Being a visual and verbal chronologue of my peculiar life, foremost my research interests—death and the anatomical body—and travels and people I've met in pursuit of same; my collecting interests—fossils, postmortem photographs, weird news, and new acquisitions to my “museum”; and (reluctantly) my health, having been diagnosed with MS in 1990. "Satisfying my morbid curiosity and yours..."
Saturday, November 6, 2010
"Tassie" treasures
The preserved skins of the extinct Tasmanian tiger are worth tens of thousands, but Bill Warren of Fallriver, California, may have picked one up for a song. Warren (6th image) - ironically, an ocean-going treasure hunter - bought the pelt for $5 at a garage sale in June. It had been purchased at another garage sale in Boston 32 years earlier. If authenticated, the skin may fetch $70,000 at auction. John Long, an Australian native and V.P. of research and collections at the Natural History Museum of Los Angeles, has not yet seen the skin in person, but identified the pyramid-like design of stripes as unique to the animal.

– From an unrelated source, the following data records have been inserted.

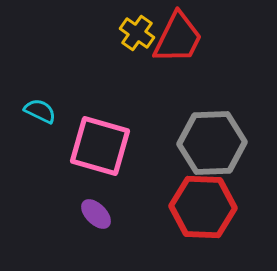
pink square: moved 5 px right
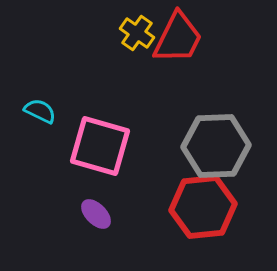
gray hexagon: moved 4 px right, 3 px down
red hexagon: rotated 8 degrees counterclockwise
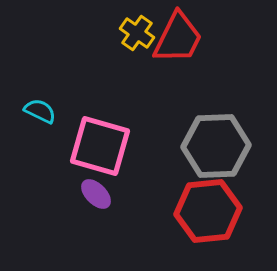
red hexagon: moved 5 px right, 4 px down
purple ellipse: moved 20 px up
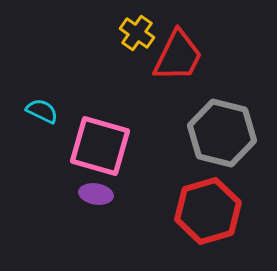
red trapezoid: moved 18 px down
cyan semicircle: moved 2 px right
gray hexagon: moved 6 px right, 13 px up; rotated 16 degrees clockwise
purple ellipse: rotated 36 degrees counterclockwise
red hexagon: rotated 10 degrees counterclockwise
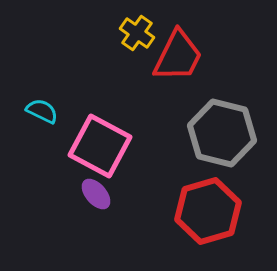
pink square: rotated 12 degrees clockwise
purple ellipse: rotated 40 degrees clockwise
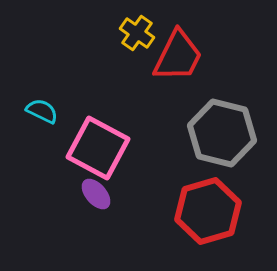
pink square: moved 2 px left, 2 px down
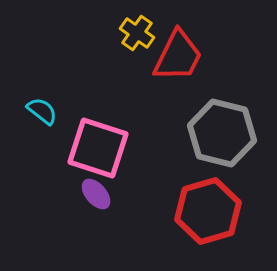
cyan semicircle: rotated 12 degrees clockwise
pink square: rotated 10 degrees counterclockwise
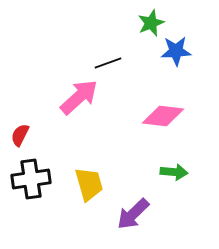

Because most of the known skins reside in museums and universities, the pelts of the thylacine (Thylacinus cynocephalus) are rare and extremely valuable to private collectors. A thylacine skin mounted and framed c. 1930 sold at auction for $68,000 (3rd image). A unique thylacine skin "buggy rug" (1st image, click to zoom in) was in private hands for more than a century. Tasmanian farmer Robert David Stephenson had the rug made c. 1903 from the skins of tigers he trapped to stop them from killing his livestock. The thylacine rug was made from rectangular sections taken from the striped backs and rumps of 8 of the animals, and measures 1180cm x 1070cm. Stephenson's descendants sold it to an Australian couple at an estate sale in 1945 for a little over £3. The buggy rug was among the items put up for auction by their daughter, Angela Foster, in 2002, and purchased by the Federal Group for the Tasmanian Museum and Art Gallery and the Queen Victoria Museum and Art Gallery for $270,000.
The National Museum of Natural History in Washington, D.C., acquired their specimens - including a mounted female thyacine that died in 1904 and the unmounted skin of a young adult male that died in 1905 (2nd image) - from live animals brought to the Smithsonian's National Zoo for a captive breeding program. The museum recently sequenced the DNA from their hair. Specimens held in the mammal collections of the Australian Museum include a mounted thylacine skin (a little worse for wear) (4th image) and a wet specimen of a thylacine pup (5th image). I would rather see geneticists resurrect the thylacines than the dinosaurs!